# TASK STATEMENT
Beginning at the line that mentions "405.16, Speed[km_/_h]: 16.22 -> 10.8", retype the rest of the records below exactly. Pictures are not part of the copy.

Itemized modification records
╭──

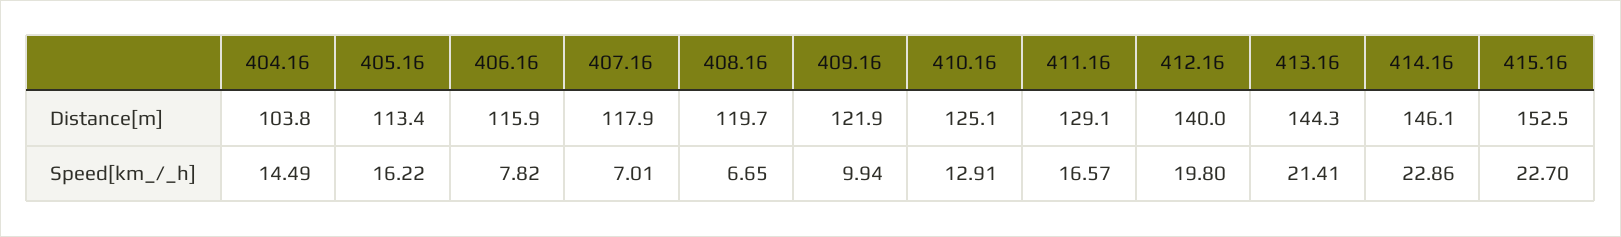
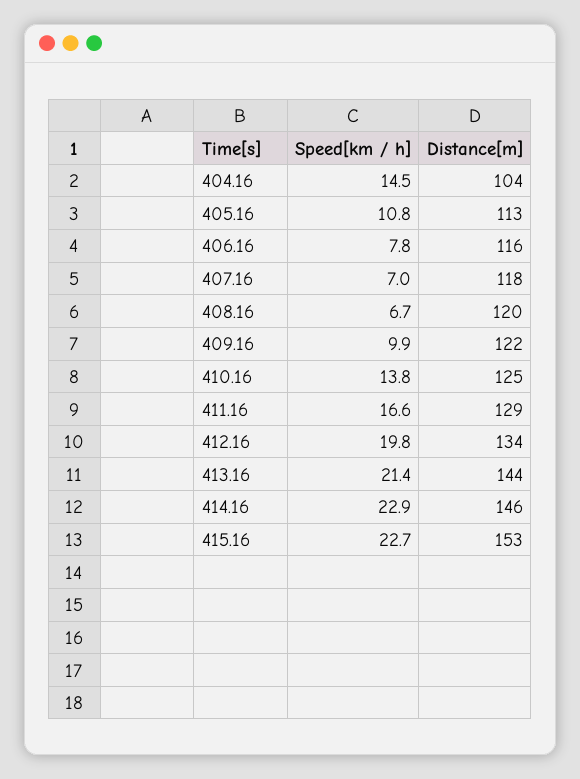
412.16, Distance[m]: 140 -> 134
405.16, Speed[km_/_h]: 16.22 -> 10.8
410.16, Speed[km_/_h]: 12.91 -> 13.8

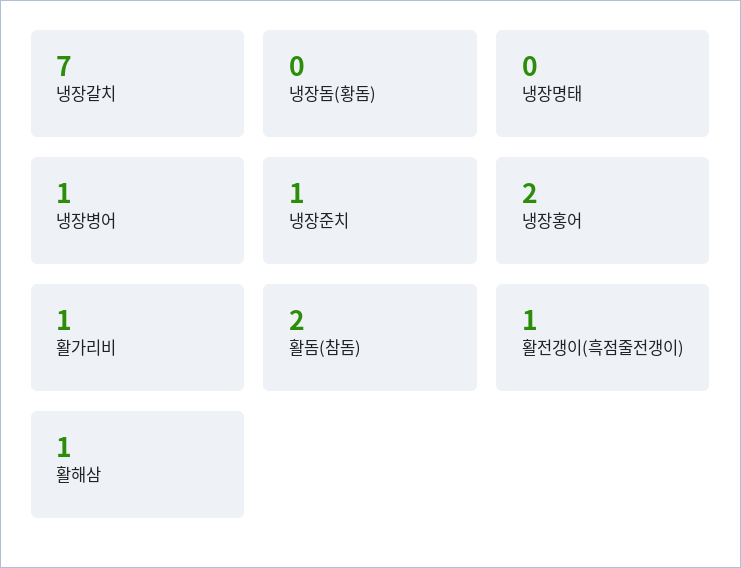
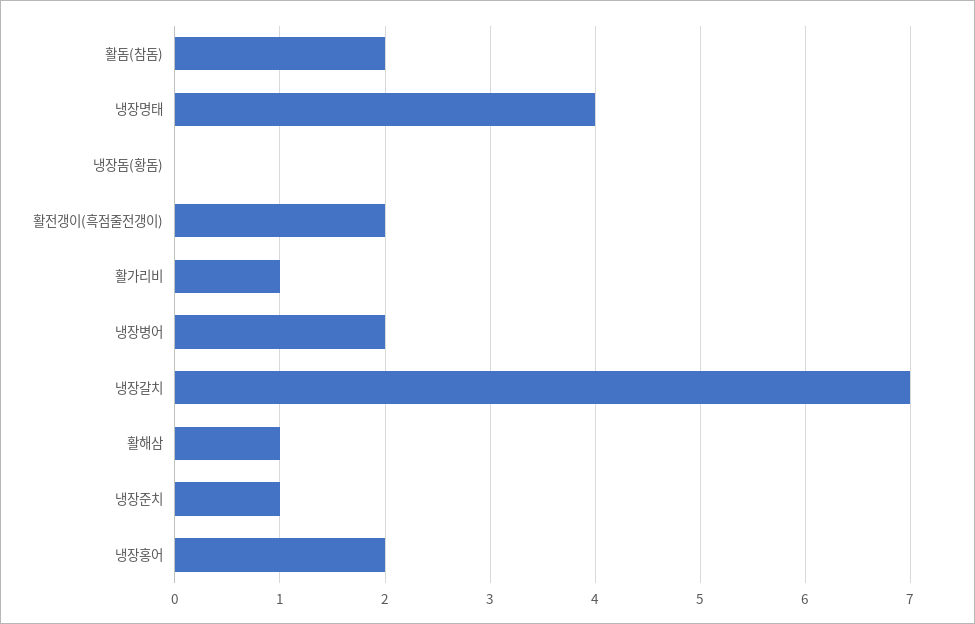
냉장명태: 0 -> 4
냉장병어: 1 -> 2
활전갱이(흑점줄전갱이): 1 -> 2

╰──

# RESULT BELOW
405.16, Speed[km_/_h]: 16.22 -> 10.8
410.16, Speed[km_/_h]: 12.91 -> 13.8

냉장명태: 0 -> 4
냉장병어: 1 -> 2
활전갱이(흑점줄전갱이): 1 -> 2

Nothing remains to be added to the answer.